To reduce the potential conflicts we’ve described, preparing students in strategies and mindsets to merge their skills into existing teams should be part of data science programs. Teachers familiar with tools used in academia, however, may not have their finger on the current pulse of how data science is done in other sectors (industry, government, NGOs, non-profits, etc.). One effective way to keep knowledge flowing to academia and students is for faculty to help bridge more connections between industry and academia.

Teachers in data science degree programs should familiarize themselves with the current landscape of data science tools and systems used by the types of teams they expect their students to join. That might include:

  • Engaging with industry / non-academic partners about how they work with data
  • Searching for and synthesizing skills in data science job postings
  • Communicating with program alumni about how they are working post-graduation

This will likely require teachers to step out of their comfort zone and communicate with people they don’t normally talk to.
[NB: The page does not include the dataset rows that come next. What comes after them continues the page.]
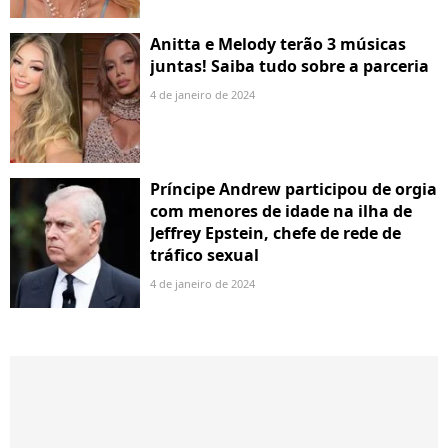
Anitta e Melody terão 3 músicas
juntas! Saiba tudo sobre a parceria
4 de janeiro de 2024
Príncipe Andrew participou de orgia
com menores de idade na ilha de
Jeffrey Epstein, chefe de rede de
tráfico sexual
4 de janeiro de 2024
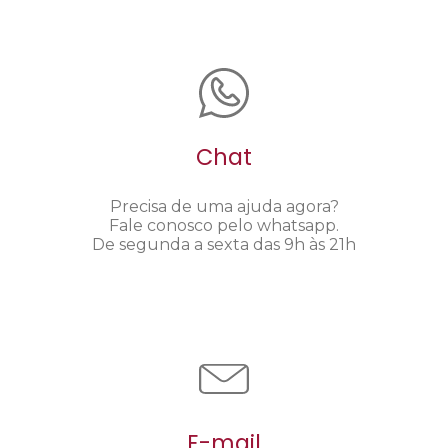
Chat
Precisa de uma ajuda agora?
Fale conosco pelo whatsapp.
De segunda a sexta das 9h às 21h
E-mail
But even one connection between an academic and a person working in industry can vastly improve how much the academic understands about industry.
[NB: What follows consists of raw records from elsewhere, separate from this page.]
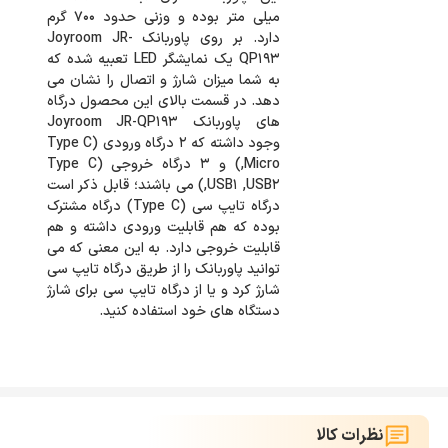
میلی متر بوده و وزنی حدود ۷۰۰ گرم
دارد. بر روی پاوربانک Joyroom JR-
QP۱۹۳ یک نمایشگر LED تعبیه شده که
به شما میزان شارژ و اتصال را نشان می
دهد. در قسمت بالای این محصول درگاه
های پاوربانک Joyroom JR-QP۱۹۳
وجود داشته که ۲ درگاه ورودی (Type C
,Micro) و ۳ درگاه خروجی (Type C
,USB۱ ,USB۲) می باشند؛ قابل ذکر است
درگاه تایپ سی (Type C) درگاه مشترک
بوده که هم قابلیت ورودی داشته و هم
قابلیت خروجی دارد. به این معنی که می
توانید پاوربانک را از طریق درگاه تایپ سی
شارژ کرد و یا از درگاه تایپ سی برای شارژ
دستگاه های خود استفاده کنید.
نظرات کالا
Teachers should also facilitate opportunities for students to work with and/or learn from non-academics in similar positions or workplaces, such as:

  • Course projects, capstone & thesis projects that require students to integrate their skills into existing team workflows
  • Data science summer internships and part time jobs
  • Workshops, case studies, guest speakers, etc. to build skills on the human side of working with teams

Many data science programs already have a client-proposed capstone project as part of their requirements. For example, the University of British Columbia Master of Data Science, UC Santa Barbara Master of Environmental Data Science, and University of Washington Data Science Master’s program and others require students to work in groups to solve a problem while working with an (often external) client. Capstone advisers and teachers should ensure that students are keeping the clients' existing tools and workflows at front of mind so that students create a deliverable that is understandable, usable, and maintainable by people within the organization they’re making it for.
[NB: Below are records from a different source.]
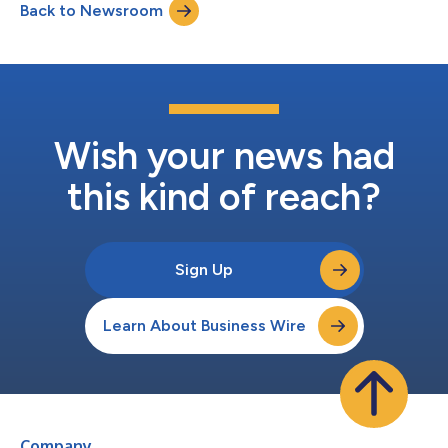
Back to Newsroom
Chemie-, Werkstoff- und Pharmaindustrie. Die erworbenen
Vermögenswerte umfassen proprietäre Softwareanwe...
Wish your news had
this kind of reach?
Sign Up
Learn About Business Wire
Company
These sorts of opportunities are great for students–not only do they give students a better understanding of what industry is like, but they also make students much more appealing on the job market. If teachers have industry connections then they can be used to help connect students too. Academic organizations are also starting to recognize how important these connections can be. One great example is PIC Math (run by the Mathematical Association of America) which helps professors start learning how to start working with industrial sponsors and provides ways for students to do industry projects.

While connecting better with industry will help solve this problem, it’s certainly not the only method that could prove useful. This problem of overly equipped students is a common enough occurrence that academics and students should be well aware of it and as a field we should strive to make progress on it in the years ahead.